Astronomy and Astrophysics, volume 429, 851-867 (2005/1-3)
The Hα Galaxy Survey. II. Extinction and [NII] corrections to Hα fluxes.
JAMES P.A., SHANE N.S., KNAPEN J.H., ETHERTON J. and PERCIVAL S.M.
Abstract (from CDS):
We study the two main corrections generally applied to narrow-band Hα fluxes from galaxies in order to convert them to star formation rates, namely for [NII] contamination and for extinction internal to the galaxy. From an imaging study using carefully chosen narrow-band filters, we find the [NII] and Hα emission to be differently distributed. Nuclear measurements are likely to overestimate the contribution of [NII] to total narrow-band fluxes. We find that in most star formation regions in galaxy disks the [NII] fraction is small or negligible, whereas some galaxies display a diffuse central component which can be dominated by [NII] emission. We compare these results with related studies in the literature, and consider astrophysical explanations for variations in the [NII]/Hα ratio, including metallicity variations and different excitation mechanisms. We proceed to estimate the extinction towards star formation regions in spiral galaxies, firstly using Brγ/Hα line ratios. We find that extinction values are larger in galaxy nuclei than in disks, that disk extinction values are similar to those derived from optical emission-line studies in the literature, and that there is no evidence for heavily dust-embedded regions emerging in the near-IR, which would be invisible at Hα. The numbers of galaxies and individual regions detected in Brγ are small, however, and we thus exploit optical emission line data from the literature to derive global Hα extinction values as a function of galaxy type and inclination. In this part of our study we find only a moderate dependence on inclination, consistent with broad-band photometric studies, and a large scatter from galaxy to galaxy. Typical extinctions are smaller for late-type dwarfs than for spiral types.
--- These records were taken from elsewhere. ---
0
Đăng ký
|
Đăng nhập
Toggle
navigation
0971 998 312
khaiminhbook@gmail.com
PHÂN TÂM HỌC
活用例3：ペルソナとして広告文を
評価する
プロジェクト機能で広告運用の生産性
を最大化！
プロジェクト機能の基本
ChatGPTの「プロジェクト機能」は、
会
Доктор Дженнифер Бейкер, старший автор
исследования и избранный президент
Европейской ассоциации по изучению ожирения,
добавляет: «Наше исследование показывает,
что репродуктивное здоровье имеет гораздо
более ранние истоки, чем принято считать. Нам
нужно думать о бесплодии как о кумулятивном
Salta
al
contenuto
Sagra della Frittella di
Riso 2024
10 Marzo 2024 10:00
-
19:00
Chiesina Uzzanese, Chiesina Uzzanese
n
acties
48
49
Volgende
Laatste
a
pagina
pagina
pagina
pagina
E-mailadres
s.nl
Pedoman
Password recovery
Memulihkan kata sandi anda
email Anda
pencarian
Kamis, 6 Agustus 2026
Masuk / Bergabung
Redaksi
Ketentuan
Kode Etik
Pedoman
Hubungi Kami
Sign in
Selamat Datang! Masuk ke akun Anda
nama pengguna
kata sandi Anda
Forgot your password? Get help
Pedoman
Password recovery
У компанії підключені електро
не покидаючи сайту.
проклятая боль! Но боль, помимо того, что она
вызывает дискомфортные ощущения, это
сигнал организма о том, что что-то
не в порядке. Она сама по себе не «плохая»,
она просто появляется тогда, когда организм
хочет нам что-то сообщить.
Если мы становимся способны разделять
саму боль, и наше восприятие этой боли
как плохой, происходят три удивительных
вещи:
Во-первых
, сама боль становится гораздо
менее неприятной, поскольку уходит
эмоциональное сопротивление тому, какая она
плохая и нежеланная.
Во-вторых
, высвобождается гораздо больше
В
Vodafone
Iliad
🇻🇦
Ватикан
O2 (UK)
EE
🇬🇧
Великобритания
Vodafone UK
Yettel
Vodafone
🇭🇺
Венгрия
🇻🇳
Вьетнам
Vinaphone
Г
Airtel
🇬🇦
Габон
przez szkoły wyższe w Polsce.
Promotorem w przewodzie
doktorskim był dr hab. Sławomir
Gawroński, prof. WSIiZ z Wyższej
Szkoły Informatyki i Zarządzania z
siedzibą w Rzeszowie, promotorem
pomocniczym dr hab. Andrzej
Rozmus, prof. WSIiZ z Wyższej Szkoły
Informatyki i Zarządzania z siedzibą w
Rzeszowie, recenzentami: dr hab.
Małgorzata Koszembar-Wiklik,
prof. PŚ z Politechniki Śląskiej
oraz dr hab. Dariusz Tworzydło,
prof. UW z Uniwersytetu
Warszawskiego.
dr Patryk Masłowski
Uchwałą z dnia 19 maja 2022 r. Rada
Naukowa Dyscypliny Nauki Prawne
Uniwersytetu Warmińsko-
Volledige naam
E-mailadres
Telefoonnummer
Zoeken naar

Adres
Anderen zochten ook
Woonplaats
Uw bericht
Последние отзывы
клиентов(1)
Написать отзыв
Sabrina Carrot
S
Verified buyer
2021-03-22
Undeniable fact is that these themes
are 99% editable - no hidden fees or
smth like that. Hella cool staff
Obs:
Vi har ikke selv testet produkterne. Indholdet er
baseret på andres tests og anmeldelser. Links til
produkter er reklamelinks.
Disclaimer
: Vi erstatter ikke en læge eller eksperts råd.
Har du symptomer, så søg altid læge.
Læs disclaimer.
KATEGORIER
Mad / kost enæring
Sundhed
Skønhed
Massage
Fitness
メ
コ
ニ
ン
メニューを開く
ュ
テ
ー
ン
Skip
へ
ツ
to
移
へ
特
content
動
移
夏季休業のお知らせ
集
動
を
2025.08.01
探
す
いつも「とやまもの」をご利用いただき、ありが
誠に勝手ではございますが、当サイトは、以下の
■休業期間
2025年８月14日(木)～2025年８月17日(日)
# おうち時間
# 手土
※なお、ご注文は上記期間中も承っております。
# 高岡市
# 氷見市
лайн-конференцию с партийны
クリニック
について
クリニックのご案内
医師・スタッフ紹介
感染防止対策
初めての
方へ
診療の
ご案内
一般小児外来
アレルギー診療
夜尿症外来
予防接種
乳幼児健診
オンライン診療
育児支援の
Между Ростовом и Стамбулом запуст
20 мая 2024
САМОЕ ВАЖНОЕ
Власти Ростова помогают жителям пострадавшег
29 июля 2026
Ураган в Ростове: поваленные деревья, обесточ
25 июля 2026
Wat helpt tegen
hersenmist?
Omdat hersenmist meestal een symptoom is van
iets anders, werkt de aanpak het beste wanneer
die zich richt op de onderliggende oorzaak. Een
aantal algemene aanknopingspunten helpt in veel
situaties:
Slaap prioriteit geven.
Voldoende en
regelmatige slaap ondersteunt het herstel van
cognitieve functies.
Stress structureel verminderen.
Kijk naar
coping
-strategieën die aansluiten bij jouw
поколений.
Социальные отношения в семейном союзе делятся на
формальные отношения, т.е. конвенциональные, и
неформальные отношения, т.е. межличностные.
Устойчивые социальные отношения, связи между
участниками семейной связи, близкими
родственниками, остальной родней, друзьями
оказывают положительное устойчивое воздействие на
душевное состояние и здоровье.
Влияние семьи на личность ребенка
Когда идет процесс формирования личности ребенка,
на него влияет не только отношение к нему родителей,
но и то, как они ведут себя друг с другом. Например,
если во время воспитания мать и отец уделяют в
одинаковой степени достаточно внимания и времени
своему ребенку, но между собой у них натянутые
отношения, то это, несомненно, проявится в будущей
Finally, we show that the application of the type-dependent extinction corrections derived here significantly improves the agreement between star formation rates calculated using Hα fluxes and those from far-infrared fluxes as measured by IRAS. This again supports the idea that heavily dust-embedded star formation, which would be underestimated using the Hα technique, is not a dominant contributor to the total star formation rate of most galaxies in the local Universe.